• [ACTIVITY]: Copy the data verbatim and leave out every picture.
• • • •
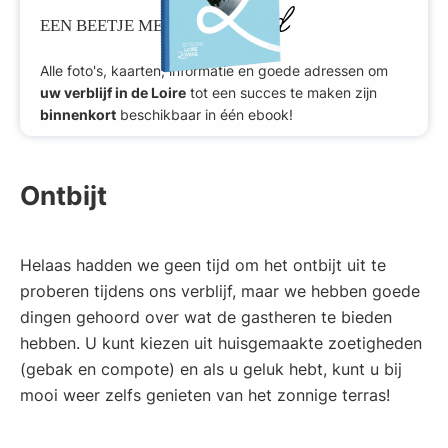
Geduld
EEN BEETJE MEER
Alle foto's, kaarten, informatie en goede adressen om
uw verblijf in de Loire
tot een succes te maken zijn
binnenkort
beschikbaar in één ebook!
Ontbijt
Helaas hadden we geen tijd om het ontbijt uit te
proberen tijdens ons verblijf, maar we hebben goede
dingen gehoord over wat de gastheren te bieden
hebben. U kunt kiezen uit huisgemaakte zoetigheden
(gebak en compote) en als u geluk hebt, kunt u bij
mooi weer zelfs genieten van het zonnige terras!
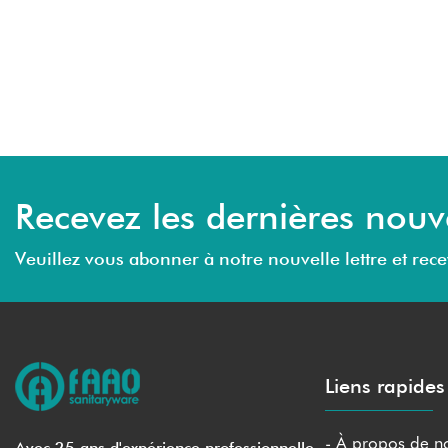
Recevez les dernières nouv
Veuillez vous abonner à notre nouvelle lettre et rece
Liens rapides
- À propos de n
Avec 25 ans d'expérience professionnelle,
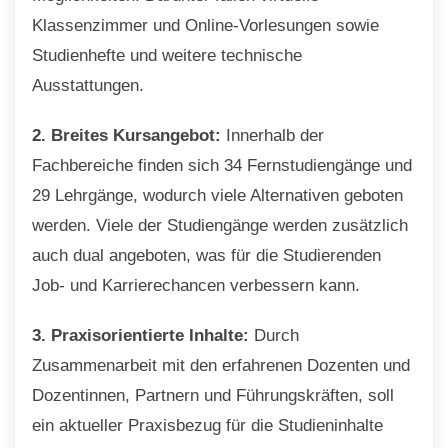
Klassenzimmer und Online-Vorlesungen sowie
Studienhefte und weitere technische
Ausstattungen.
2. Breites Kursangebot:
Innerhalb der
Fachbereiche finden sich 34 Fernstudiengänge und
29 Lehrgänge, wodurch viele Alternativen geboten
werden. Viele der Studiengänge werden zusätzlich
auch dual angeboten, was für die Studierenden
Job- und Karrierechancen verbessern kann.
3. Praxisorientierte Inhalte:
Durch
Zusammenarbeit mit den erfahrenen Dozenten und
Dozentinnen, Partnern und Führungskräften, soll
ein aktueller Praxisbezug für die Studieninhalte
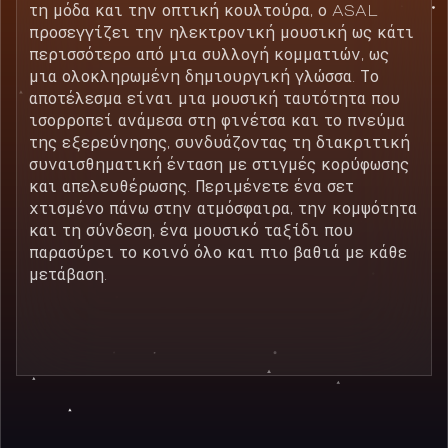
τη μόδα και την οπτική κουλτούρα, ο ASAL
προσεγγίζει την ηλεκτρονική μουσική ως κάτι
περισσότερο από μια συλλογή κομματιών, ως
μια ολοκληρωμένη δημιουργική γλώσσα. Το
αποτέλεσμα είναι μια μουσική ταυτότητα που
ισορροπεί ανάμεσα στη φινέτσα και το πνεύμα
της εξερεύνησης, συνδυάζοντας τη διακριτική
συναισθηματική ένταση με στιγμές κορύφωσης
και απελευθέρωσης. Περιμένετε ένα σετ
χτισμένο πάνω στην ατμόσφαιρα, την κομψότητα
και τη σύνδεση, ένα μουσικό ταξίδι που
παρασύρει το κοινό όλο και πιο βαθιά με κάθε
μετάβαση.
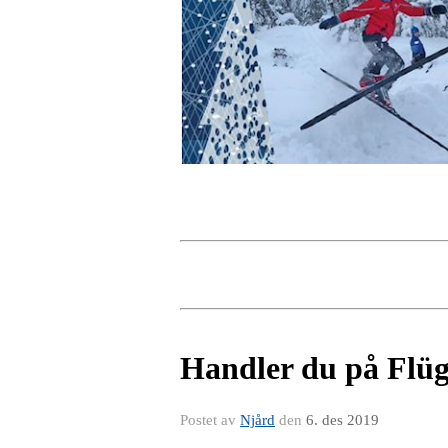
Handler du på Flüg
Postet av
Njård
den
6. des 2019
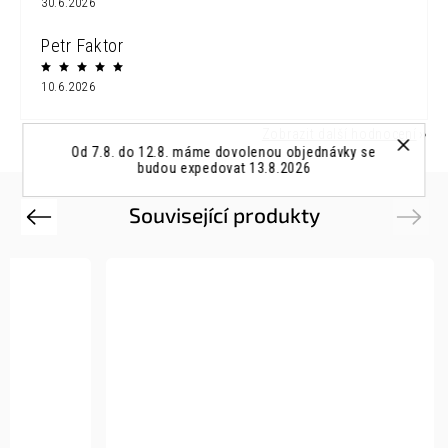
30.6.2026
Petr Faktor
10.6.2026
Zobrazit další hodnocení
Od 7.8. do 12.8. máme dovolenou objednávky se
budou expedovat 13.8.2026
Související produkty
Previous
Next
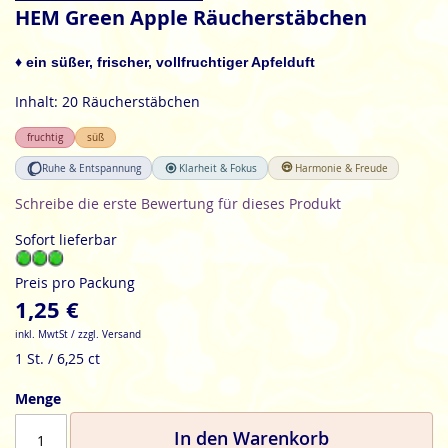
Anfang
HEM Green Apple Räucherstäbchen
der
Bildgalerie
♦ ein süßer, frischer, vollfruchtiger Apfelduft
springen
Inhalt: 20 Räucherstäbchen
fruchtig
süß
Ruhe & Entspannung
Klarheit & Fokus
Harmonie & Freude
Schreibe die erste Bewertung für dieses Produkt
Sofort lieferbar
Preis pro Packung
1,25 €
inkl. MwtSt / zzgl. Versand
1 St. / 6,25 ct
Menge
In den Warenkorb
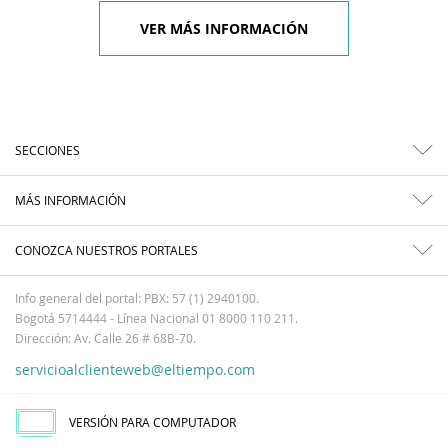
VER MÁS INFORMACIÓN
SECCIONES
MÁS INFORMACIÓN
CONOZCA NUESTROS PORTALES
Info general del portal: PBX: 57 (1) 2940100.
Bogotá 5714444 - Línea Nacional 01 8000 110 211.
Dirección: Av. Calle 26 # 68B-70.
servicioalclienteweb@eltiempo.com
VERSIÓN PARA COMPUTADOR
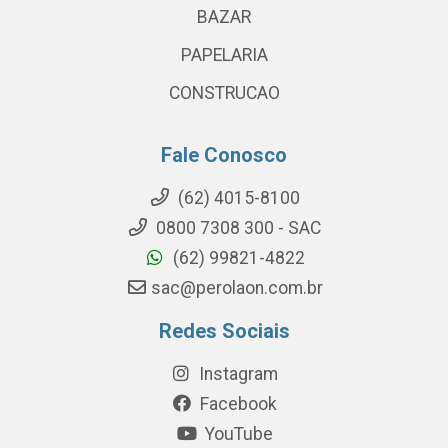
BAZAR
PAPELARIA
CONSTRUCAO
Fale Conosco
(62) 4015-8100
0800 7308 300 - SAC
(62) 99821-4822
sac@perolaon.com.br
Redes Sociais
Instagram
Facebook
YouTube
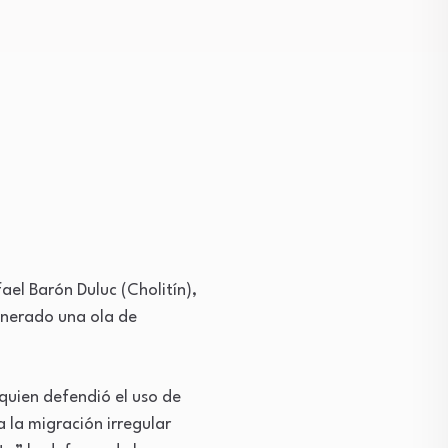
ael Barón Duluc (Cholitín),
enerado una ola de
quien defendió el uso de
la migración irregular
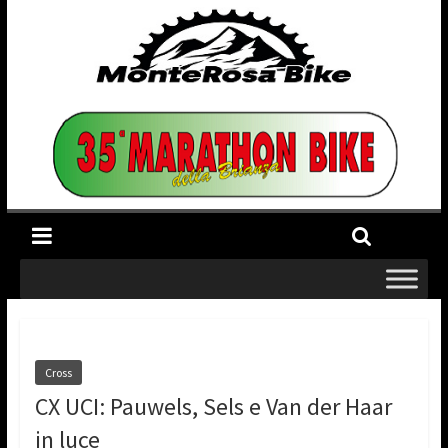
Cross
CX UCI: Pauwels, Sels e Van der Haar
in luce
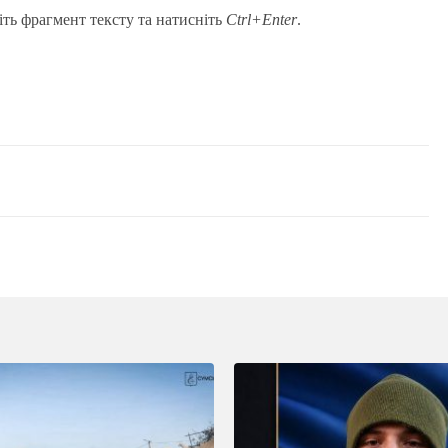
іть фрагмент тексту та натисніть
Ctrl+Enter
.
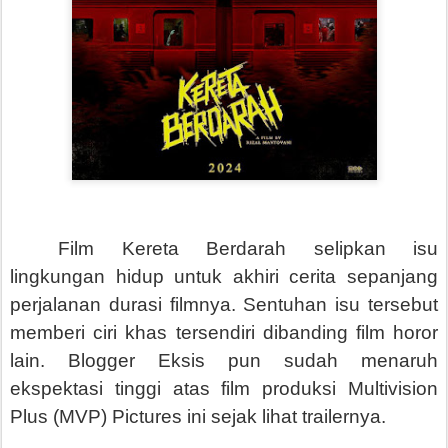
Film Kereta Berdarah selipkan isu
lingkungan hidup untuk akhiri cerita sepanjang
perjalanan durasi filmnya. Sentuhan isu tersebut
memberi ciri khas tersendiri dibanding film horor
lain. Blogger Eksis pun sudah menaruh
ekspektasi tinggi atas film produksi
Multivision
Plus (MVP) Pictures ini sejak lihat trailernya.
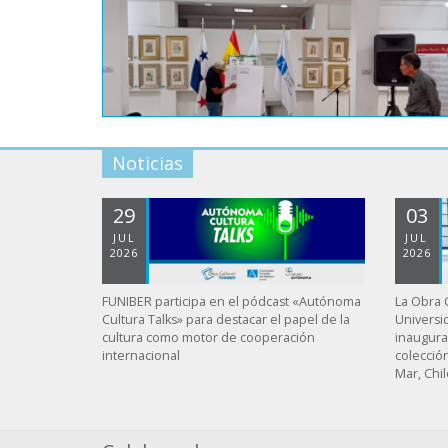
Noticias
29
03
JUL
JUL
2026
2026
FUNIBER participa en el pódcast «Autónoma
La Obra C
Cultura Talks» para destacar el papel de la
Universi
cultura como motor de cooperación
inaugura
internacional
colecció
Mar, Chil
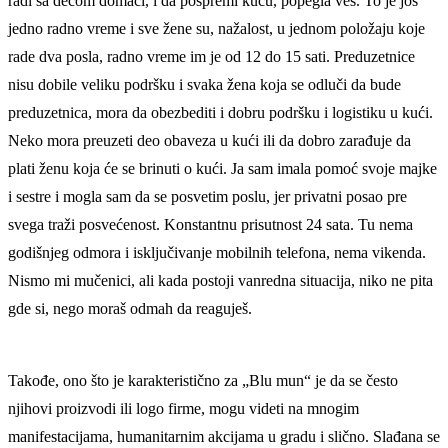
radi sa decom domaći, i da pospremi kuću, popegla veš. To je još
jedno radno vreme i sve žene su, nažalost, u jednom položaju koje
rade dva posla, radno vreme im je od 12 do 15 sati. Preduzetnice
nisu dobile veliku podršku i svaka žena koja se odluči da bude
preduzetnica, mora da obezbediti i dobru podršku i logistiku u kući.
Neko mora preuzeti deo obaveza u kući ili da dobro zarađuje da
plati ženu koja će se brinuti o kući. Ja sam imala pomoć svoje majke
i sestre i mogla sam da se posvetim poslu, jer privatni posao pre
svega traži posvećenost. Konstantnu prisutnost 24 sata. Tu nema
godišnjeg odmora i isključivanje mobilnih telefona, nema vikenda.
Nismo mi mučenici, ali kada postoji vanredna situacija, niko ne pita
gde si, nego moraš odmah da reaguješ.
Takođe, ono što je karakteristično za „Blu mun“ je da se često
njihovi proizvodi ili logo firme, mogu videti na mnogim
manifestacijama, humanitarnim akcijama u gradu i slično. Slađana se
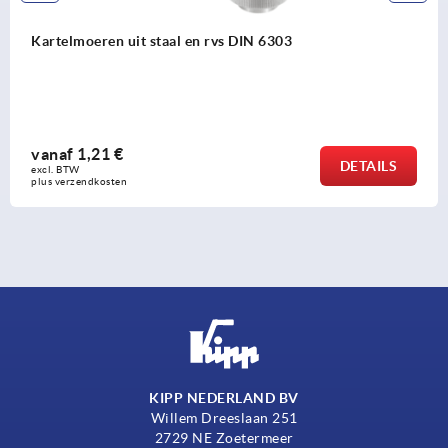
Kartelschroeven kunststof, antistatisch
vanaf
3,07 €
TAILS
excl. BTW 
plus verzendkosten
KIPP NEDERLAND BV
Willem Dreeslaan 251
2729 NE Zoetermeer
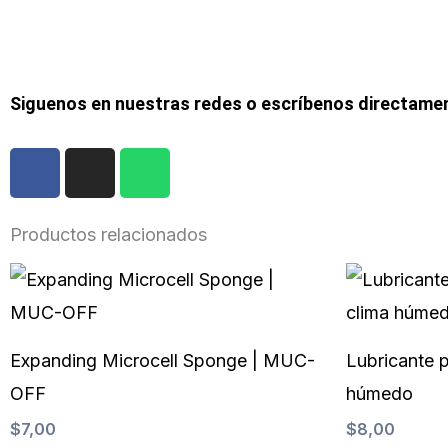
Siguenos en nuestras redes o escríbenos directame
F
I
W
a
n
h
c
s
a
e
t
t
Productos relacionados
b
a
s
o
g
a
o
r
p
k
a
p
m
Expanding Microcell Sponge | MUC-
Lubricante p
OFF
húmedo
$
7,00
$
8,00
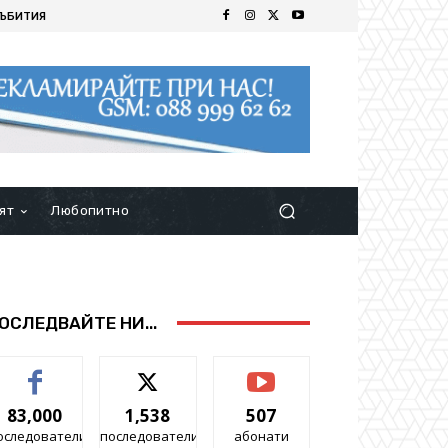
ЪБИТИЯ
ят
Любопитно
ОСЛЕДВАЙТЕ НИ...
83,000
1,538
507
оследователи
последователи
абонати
• • • •
• [COMPLETED TASK]:
Geduld
EEN BEETJE MEER
Alle foto's, kaarten, informatie en goede adressen om
uw verblijf in de Loire
tot een succes te maken zijn
binnenkort
beschikbaar in één ebook!
Ontbijt
Helaas hadden we geen tijd om het ontbijt uit te
proberen tijdens ons verblijf, maar we hebben goede
dingen gehoord over wat de gastheren te bieden
hebben. U kunt kiezen uit huisgemaakte zoetigheden
(gebak en compote) en als u geluk hebt, kunt u bij
mooi weer zelfs genieten van het zonnige terras!
Recevez les dernières nouv
Veuillez vous abonner à notre nouvelle lettre et rece
Liens rapides
- À propos de n
Avec 25 ans d'expérience professionnelle,
Klassenzimmer und Online-Vorlesungen sowie
Studienhefte und weitere technische
Ausstattungen.
2. Breites Kursangebot:
Innerhalb der
Fachbereiche finden sich 34 Fernstudiengänge und
29 Lehrgänge, wodurch viele Alternativen geboten
werden. Viele der Studiengänge werden zusätzlich
auch dual angeboten, was für die Studierenden
Job- und Karrierechancen verbessern kann.
3. Praxisorientierte Inhalte:
Durch
Zusammenarbeit mit den erfahrenen Dozenten und
Dozentinnen, Partnern und Führungskräften, soll
ein aktueller Praxisbezug für die Studieninhalte
τη μόδα και την οπτική κουλτούρα, ο ASAL
προσεγγίζει την ηλεκτρονική μουσική ως κάτι
περισσότερο από μια συλλογή κομματιών, ως
μια ολοκληρωμένη δημιουργική γλώσσα. Το
αποτέλεσμα είναι μια μουσική ταυτότητα που
ισορροπεί ανάμεσα στη φινέτσα και το πνεύμα
της εξερεύνησης, συνδυάζοντας τη διακριτική
συναισθηματική ένταση με στιγμές κορύφωσης
και απελευθέρωσης. Περιμένετε ένα σετ
χτισμένο πάνω στην ατμόσφαιρα, την κομψότητα
και τη σύνδεση, ένα μουσικό ταξίδι που
παρασύρει το κοινό όλο και πιο βαθιά με κάθε
μετάβαση.
Handler du på Flüg
Postet av
Njård
den
6. des 2019
30.6.2026
Petr Faktor
10.6.2026
Zobrazit další hodnocení
Od 7.8. do 12.8. máme dovolenou objednávky se
budou expedovat 13.8.2026
Související produkty
Previous
Next
Anfang
HEM Green Apple Räucherstäbchen
der
Bildgalerie
♦ ein süßer, frischer, vollfruchtiger Apfelduft
springen
Inhalt: 20 Räucherstäbchen
fruchtig
süß
Ruhe & Entspannung
Klarheit & Fokus
Harmonie & Freude
Schreibe die erste Bewertung für dieses Produkt
Sofort lieferbar
Preis pro Packung
1,25 €
inkl. MwtSt / zzgl. Versand
1 St. / 6,25 ct
Menge
In den Warenkorb
VER MÁS INFORMACIÓN
SECCIONES
MÁS INFORMACIÓN
CONOZCA NUESTROS PORTALES
Info general del portal: PBX: 57 (1) 2940100.
Bogotá 5714444 - Línea Nacional 01 8000 110 211.
Dirección: Av. Calle 26 # 68B-70.
servicioalclienteweb@eltiempo.com
VERSIÓN PARA COMPUTADOR
BAZAR
PAPELARIA
CONSTRUCAO
Fale Conosco
(62) 4015-8100
0800 7308 300 - SAC
(62) 99821-4822
sac@perolaon.com.br
Redes Sociais
Instagram
Facebook
YouTube
ael Barón Duluc (Cholitín),
enerado una ola de
quien defendió el uso de
la migración irregular
Cross
CX UCI: Pauwels, Sels e Van der Haar
in luce
іть фрагмент тексту та натисніть
Ctrl+Enter
.
Film Kereta Berdarah selipkan isu
lingkungan hidup untuk akhiri cerita sepanjang
perjalanan durasi filmnya. Sentuhan isu tersebut
memberi ciri khas tersendiri dibanding film horor
lain. Blogger Eksis pun sudah menaruh
ekspektasi tinggi atas film produksi
Multivision
Plus (MVP) Pictures ini sejak lihat trailernya.
Noticias
29
03
JUL
JUL
2026
2026
FUNIBER participa en el pódcast «Autónoma
La Obra C
Cultura Talks» para destacar el papel de la
Universi
cultura como motor de cooperación
inaugura
internacional
colecció
Mar, Chil
radi sa decom domaći, i da pospremi kuću, popegla veš. To je još
jedno radno vreme i sve žene su, nažalost, u jednom položaju koje
rade dva posla, radno vreme im je od 12 do 15 sati. Preduzetnice
nisu dobile veliku podršku i svaka žena koja se odluči da bude
preduzetnica, mora da obezbediti i dobru podršku i logistiku u kući.
Neko mora preuzeti deo obaveza u kući ili da dobro zarađuje da
plati ženu koja će se brinuti o kući. Ja sam imala pomoć svoje majke
i sestre i mogla sam da se posvetim poslu, jer privatni posao pre
svega traži posvećenost. Konstantnu prisutnost 24 sata. Tu nema
godišnjeg odmora i isključivanje mobilnih telefona, nema vikenda.
Nismo mi mučenici, ali kada postoji vanredna situacija, niko ne pita
gde si, nego moraš odmah da reaguješ.
Takođe, ono što je karakteristično za „Blu mun“ je da se često
njihovi proizvodi ili logo firme, mogu videti na mnogim
manifestacijama, humanitarnim akcijama u gradu i slično. Slađana se
Kartelschroeven kunststof, antistatisch
vanaf
3,07 €
TAILS
excl. BTW 
plus verzendkosten
KIPP NEDERLAND BV
Willem Dreeslaan 251
2729 NE Zoetermeer
Siguenos en nuestras redes o escríbenos directame
F
I
W
a
n
h
c
s
a
e
t
t
Productos relacionados
b
a
s
o
g
a
o
r
p
k
a
p
m
Expanding Microcell Sponge | MUC-
Lubricante p
OFF
húmedo
$
7,00
$
8,00
ЪБИТИЯ
ят
Любопитно
ОСЛЕДВАЙТЕ НИ...
83,000
1,538
507
оследователи
последователи
абонати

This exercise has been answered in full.